Цель задания: Верните дословно отрывок текста о русском мате между словами «Сразу оговорюсь, что» и «читатели русского оригинала.» включительно.

Фрагмент источника:
▼
Эта статья не могла бы появиться ни в одном российском СМИ. Во всяком случае, в своём полноценном виде – без чопорных недомолвок, без точечек, без неуместных синонимов в скобочках.

Начало настоящее:

Года до девяносто восьмого в квартире моих родителей не было телефона. Звонить ходили к соседям или к тёте Тамаре. Однажды летом после первого курса инъяза мне надо было созвониться со знакомым американцем. Тот собирался приехать из Питера, чтобы поглазеть на мой родной город.

Тётя Тамара, когда я пришёл, была с похмелья. Пока я звонил своему американцу, она ковыляла туда-сюда по тесной однокомнатке – заспанная, мрачная, волосы дыбом, в одной ночнушке. Телефон стоял на тумбочке в крошечной прихожей, у двери в комнату. А в комнате лежала, почти никогда не вставая, бабушка Оля. В какой-то момент бабушка что-то сказала. И тётя Тамара раздражённо буркнула в ответ:

— Костя там по-английски разговаривает, а я хожу с голой пиздой.

Смысл, как известно, рождается в контексте. Чтобы понять слова тёти Тамары, надо много чего иметь в виду. Надо знать, что тётя Тамара выросла в послевоенной деревенской нищете. (Она раз десять мне рассказывала, как однажды, школьницей, была в Ленинграде и видела вкусную еду в гастрономе на Невском.) Надо учесть, что она всю жизнь – от ПТУ до пенсии – проработала на одном заводе. Надо помнить, что дело происходило в райцентре.

И надо, конечно, знать, какое именно место в русском языке занимает так называемый мат.

Сразу оговорюсь, что место это не уникально. Представление о «плохих словах» знакомо носителям любого крупного современного языка. Шведский, входящий в 2% крупнейших языков мира, – не исключение. Однако «плохие» слова в разных языках могут отличаться друг от друга степенью и природой «плохости». И в этом смысле у слова «пизда», которое сказала в тот памятный день тётя Тамара, нет эквивалента в современном шведском.

Это, конечно, не значит, что на шведский нельзя перевести базовые значения четырёх главных корней, на которых держится русский мат. «Пизда» – это fitta, «хуй» – kuk, «ебать» – knulla, «блядь» – hora. Невозможно другое: вызвать у читателя шведского перевода этого текста то же чувство праведного гнева и/или брезгливости, которое испытают многие читатели русского оригинала.

Сейчас я постараюсь объяснить, почему невозможно.

***

Начну с бесплатного сюжета для шведской антиутопии.

Представьте себе, что в одну ненастную ночь всех членов шведского риксдага, включая самых либеральных и прогрессивных, ударяет в голову молния, но только не насмерть, а хуже. Поутру они все встают, едут на работу и принимают новый закон о государственном языке. «При использовании шведского как государственного, — гласит закон, — не допускается использования слов knulla, fitta и kuk».
▲
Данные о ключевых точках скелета
▼
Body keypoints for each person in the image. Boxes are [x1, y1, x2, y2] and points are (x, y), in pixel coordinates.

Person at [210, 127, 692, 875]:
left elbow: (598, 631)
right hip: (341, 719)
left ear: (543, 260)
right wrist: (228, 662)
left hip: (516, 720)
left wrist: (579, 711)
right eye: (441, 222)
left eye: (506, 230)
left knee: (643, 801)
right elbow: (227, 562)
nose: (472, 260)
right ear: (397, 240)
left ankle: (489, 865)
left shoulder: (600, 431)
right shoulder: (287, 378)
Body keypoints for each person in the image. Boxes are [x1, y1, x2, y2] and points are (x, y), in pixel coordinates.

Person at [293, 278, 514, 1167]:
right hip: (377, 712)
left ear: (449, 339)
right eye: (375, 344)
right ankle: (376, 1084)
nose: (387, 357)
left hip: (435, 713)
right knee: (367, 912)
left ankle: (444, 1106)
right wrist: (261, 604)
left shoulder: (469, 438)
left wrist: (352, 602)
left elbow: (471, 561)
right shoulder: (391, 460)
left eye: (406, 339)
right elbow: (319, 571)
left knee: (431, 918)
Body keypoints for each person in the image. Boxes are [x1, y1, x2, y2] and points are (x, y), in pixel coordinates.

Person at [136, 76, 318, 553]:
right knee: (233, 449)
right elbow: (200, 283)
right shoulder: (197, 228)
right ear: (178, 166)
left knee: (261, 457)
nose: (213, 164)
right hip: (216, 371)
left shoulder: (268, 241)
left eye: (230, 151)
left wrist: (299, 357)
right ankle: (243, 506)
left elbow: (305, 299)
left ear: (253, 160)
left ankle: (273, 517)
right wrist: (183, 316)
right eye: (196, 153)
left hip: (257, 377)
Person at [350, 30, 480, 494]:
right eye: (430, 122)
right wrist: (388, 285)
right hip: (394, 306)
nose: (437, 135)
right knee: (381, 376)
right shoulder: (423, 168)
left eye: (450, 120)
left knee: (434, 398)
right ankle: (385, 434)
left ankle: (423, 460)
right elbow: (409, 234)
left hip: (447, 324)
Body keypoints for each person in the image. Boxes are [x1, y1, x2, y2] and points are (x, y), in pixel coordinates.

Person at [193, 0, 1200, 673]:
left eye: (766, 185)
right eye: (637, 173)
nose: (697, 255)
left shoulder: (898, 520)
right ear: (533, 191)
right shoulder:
▲
Решение задачи:
Сразу оговорюсь, что место это не уникально. Представление о «плохих словах» знакомо носителям любого крупного современного языка. Шведский, входящий в 2% крупнейших языков мира, – не исключение. Однако «плохие» слова в разных языках могут отличаться друг от друга степенью и природой «плохости». И в этом смысле у слова «пизда», которое сказала в тот памятный день тётя Тамара, нет эквивалента в современном шведском.

Это, конечно, не значит, что на шведский нельзя перевести базовые значения четырёх главных корней, на которых держится русский мат. «Пизда» – это fitta, «хуй» – kuk, «ебать» – knulla, «блядь» – hora. Невозможно другое: вызвать у читателя шведского перевода этого текста то же чувство праведного гнева и/или брезгливости, которое испытают многие читатели русского оригинала.